At its simplest form, robust evaluation is evaluation that has a clear and logical set of questions, an explicit evaluation framework that supports value judgments, and a transparent, defensible, analysis that is shared via a reporting process or report. So, what do robust questions, evaluation frameworks and reporting look like?
This workshop will explain what good looks like, and how these three components are each used to guide robust evaluation. It will also describe various common pitfalls and their solutions with some practical tips and tricks to help recognise and avoid them.
This will be useful for evaluators and those managing evaluations, with some prior experience. Good questions, frameworks and reporting look like:
- A concise set of evaluation questions, that includes priority questions, and some evaluative (not only descriptive) questions. Each are answered in the evaluation reporting.
- An evaluation framework that describes evaluand and its intent, and provides agreed definitions of ‘good’ or what is valued and (where applicable) references standards.
- A reporting process or report that makes explicit and defensible conclusions that are acceptable and believable and are therefore useful for decisions about proving, improving, expanding, or ceasing evaluand activities.

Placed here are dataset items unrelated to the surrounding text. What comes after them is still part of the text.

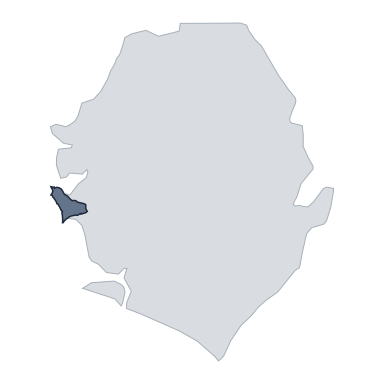 Western highlighted on a map of Sierra Leone
{"feature_id": "SLE-761", "entity_name": "Western", "entity_type": "Province", "adm_level": 1, "iso_a3": "SLE", "parent_name": "Sierra Leone", "parent_adm1": "", "projection": "natural_earth1", "projection_center": [-13.113, 8.336], "detail": "fine", "context": "in_parent", "style": "filled", "palette": "slate", "viewbox_px": 384, "rotation_deg": 0, "n_neighbors": 0, "source": "natural_earth", "source_scale": "10m", "svg_char_len": 2434}
<svg xmlns="http://www.w3.org/2000/svg" viewBox="0 0 384 384"><path d="M333.6,188.4L333.4,191.7L330.7,207.4L326.5,220.9L323.7,224.2L311.7,227.7L306.6,233.6L302.3,252.7L299.5,267.7L295.3,270.2L277.8,291.9L266.3,300.1L258.3,307.2L250.7,316.4L241.1,325.3L230.9,340.4L223.6,356.1L218.6,361.0L214.8,356.5L197.3,341.1L178.8,330.7L139.5,313.4L126.4,308.5L126.8,302.4L131.3,291.2L124.0,278.0L126.9,268.4L124.0,268.4L118.4,274.1L106.4,272.5L98.4,264.2L92.0,261.2L89.1,257.1L85.0,235.4L82.0,225.5L76.0,219.4L63.9,217.9L58.9,204.7L52.2,194.4L53.3,188.1L58.8,188.4L63.0,193.0L69.9,195.0L78.4,183.8L86.1,177.8L87.9,172.5L86.9,169.6L82.3,174.1L69.6,173.0L66.5,177.0L60.8,178.3L56.4,165.3L56.6,157.6L58.4,149.2L71.2,147.8L72.3,145.0L63.4,143.2L52.3,133.4L50.4,126.7L55.9,124.4L61.1,125.4L65.7,126.8L70.6,124.4L75.3,120.7L78.0,116.0L81.8,103.2L93.8,99.0L100.9,91.2L107.6,79.1L110.7,70.6L113.4,66.3L115.2,62.7L116.5,58.6L119.5,54.9L122.6,45.9L124.8,37.7L131.7,33.8L145.8,30.3L158.5,36.3L179.2,31.1L180.3,23.4L199.2,23.3L221.5,23.2L240.2,23.0L246.6,25.1L248.9,30.8L255.1,39.8L261.5,46.0L269.4,59.7L278.7,75.6L288.7,89.9L295.1,97.7L295.9,100.4L295.4,103.5L292.3,110.8L289.6,118.7L289.9,121.6L291.8,123.1L302.2,125.6L303.2,134.4L303.2,146.5L308.3,157.9L313.1,166.2L312.9,169.2L301.1,183.5L296.6,197.6L294.2,201.6L293.3,204.7L295.7,206.2L298.9,205.3L303.5,206.5L307.8,206.9L313.6,201.8L323.2,188.8L326.4,187.2L333.6,188.4ZM122.6,303.0L121.2,305.9L114.9,298.9L82.5,288.3L91.6,282.7L114.2,281.1L120.8,284.3L123.8,287.1L125.0,292.2L122.6,303.0Z" fill="#d9dde1" stroke="#a8b0b8" stroke-width="1"/><path d="M80.1,214.5L80.5,213.6L79.7,213.8L79.1,214.3L78.7,214.7L78.0,215.1L77.3,215.3L76.9,215.3L76.5,215.2L75.7,215.1L71.5,215.9L69.4,216.8L66.8,218.6L64.5,220.7L63.1,222.7L62.5,222.7L62.7,220.9L62.5,216.3L62.1,214.0L62.0,212.6L62.5,211.4L61.4,210.4L58.1,204.3L57.9,204.3L57.7,203.9L57.3,203.8L56.8,203.6L56.6,202.8L56.2,201.6L53.8,198.0L53.1,197.5L52.7,196.4L52.1,195.4L50.9,195.0L52.2,193.1L52.6,192.2L52.8,190.8L52.5,189.8L51.3,187.7L50.9,186.7L52.9,187.1L53.5,187.5L54.1,187.0L54.3,187.3L54.8,188.2L56.4,187.4L58.1,187.5L59.7,188.1L61.2,189.0L62.4,190.6L64.3,194.3L67.6,196.2L69.8,198.7L72.2,200.7L73.9,200.4L74.2,200.5L75.8,200.7L76.8,201.5L77.4,202.1L83.3,203.5L84.7,204.0L85.6,204.5L85.8,205.0L85.8,205.6L85.7,207.6L86.0,209.2L87.3,211.4L86.0,212.5L84.9,213.0L80.3,214.3L80.2,214.4L80.1,214.5Z" fill="#64748b" stroke="#1e293b" stroke-width="1.5"/></svg>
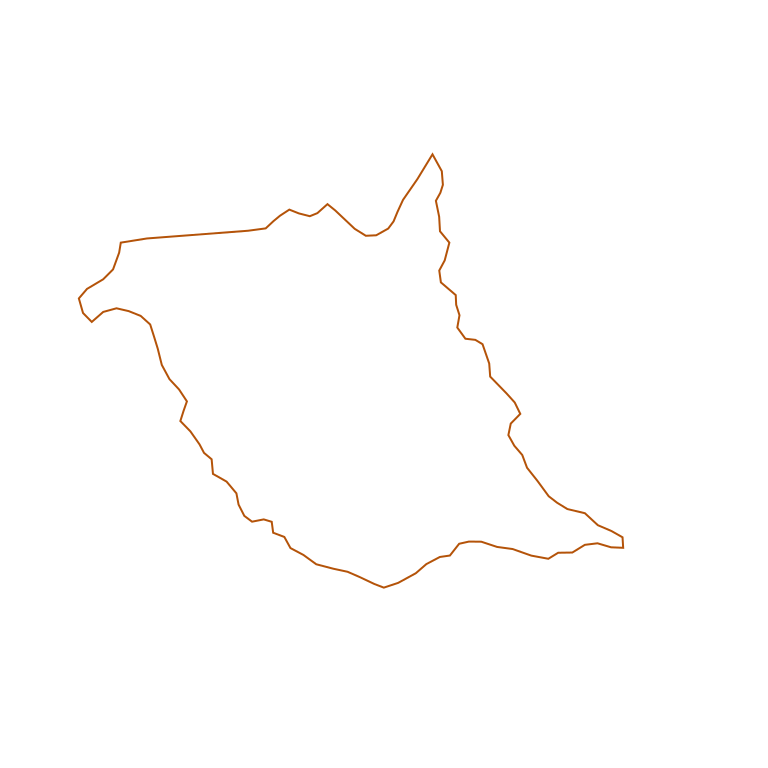 the district of Santa Rosa de Goiás, Goiás, Brazil, rotated 317°
{"feature_id": "56859067B49023245121692", "entity_name": "Santa Rosa de Goiás", "entity_type": "district", "adm_level": 2, "iso_a3": "BRA", "parent_name": "Brazil", "parent_adm1": "Goiás", "projection": "albers", "projection_center": [-49.481, -16.071], "detail": "fine", "context": "isolated", "style": "outline", "palette": "amber", "viewbox_px": 768, "rotation_deg": 317, "n_neighbors": 0, "source": "geoboundaries", "source_scale": "gbopen_adm2", "svg_char_len": 1570}
<svg xmlns="http://www.w3.org/2000/svg" viewBox="0 0 768 768"><g transform="rotate(317 384 384)"><path d="M453.9,658.8L450.1,646.7L444.1,633.1L442.8,615.5L432.8,600.5L429.6,588.8L427.9,578.4L430.1,559.9L431.5,542.8L436.7,530.2L437.2,518.0L440.1,506.2L449.7,499.4L463.3,498.8L467.0,486.7L467.2,474.5L466.7,451.0L474.9,440.8L483.2,422.1L480.9,414.0L474.4,406.4L476.1,392.7L486.1,385.2L490.8,375.3L497.1,367.9L494.9,348.5L501.8,338.7L512.7,335.0L528.2,325.2L529.1,310.5L538.4,299.3L546.9,285.4L555.6,282.6L562.9,278.5L571.4,267.8L576.1,249.1L548.2,256.9L523.5,262.3L511.3,267.3L501.9,271.6L493.1,273.2L479.7,269.9L471.8,263.2L468.4,250.5L466.7,223.8L465.3,213.9L451.8,213.6L444.2,210.7L438.1,201.2L433.7,191.9L422.7,190.0L414.3,189.5L403.6,189.5L389.1,179.2L309.9,115.9L287.9,101.1L279.9,107.3L264.0,115.4L250.0,115.9L231.7,111.9L219.2,113.3L212.3,126.8L212.6,139.3L227.8,139.8L240.0,146.2L247.0,156.6L252.5,168.3L253.6,181.0L247.8,193.2L242.6,203.9L234.5,218.5L230.4,234.2L230.4,248.2L228.0,262.3L219.2,266.9L209.8,272.2L210.1,286.6L207.9,302.4L205.4,311.6L206.6,321.5L197.6,333.1L202.3,348.0L201.5,363.3L195.4,373.0L191.9,385.2L193.6,394.7L203.7,401.0L207.9,408.2L201.5,417.2L206.8,427.9L203.7,440.2L208.5,454.1L211.5,469.6L221.0,484.6L229.3,496.5L234.5,508.5L240.6,523.8L245.0,532.8L258.7,539.1L278.3,544.1L292.2,544.6L306.9,548.6L315.2,554.4L330.0,552.1L338.7,557.2L347.6,565.7L355.6,580.3L365.5,592.4L374.7,610.0L385.0,623.9L396.3,626.2L406.8,635.7L421.2,638.6L431.5,646.1L438.7,658.3L447.2,666.9L453.9,658.8Z" fill="none" stroke="#b45309" stroke-width="2"/></g></svg>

Good use of an evaluation framework includes using it as a lens to guide the evaluation design, to refine the evaluation throughout and to support analysis, sense-making and value judgements. Robust reporting is an explicit and defensible presentation of findings and judgements. Each finding is based on cohesively presented evidence. Judgements build on these, and make explicit use of the evaluation framework. A number of common pitfalls that will be described and solutions shared. Three examples are:
a) Asking too many or too vague evaluation questions.
b) Not defining ‘good’ or what is valued, even in draft form.
c) Making indefensible conclusions or judgments.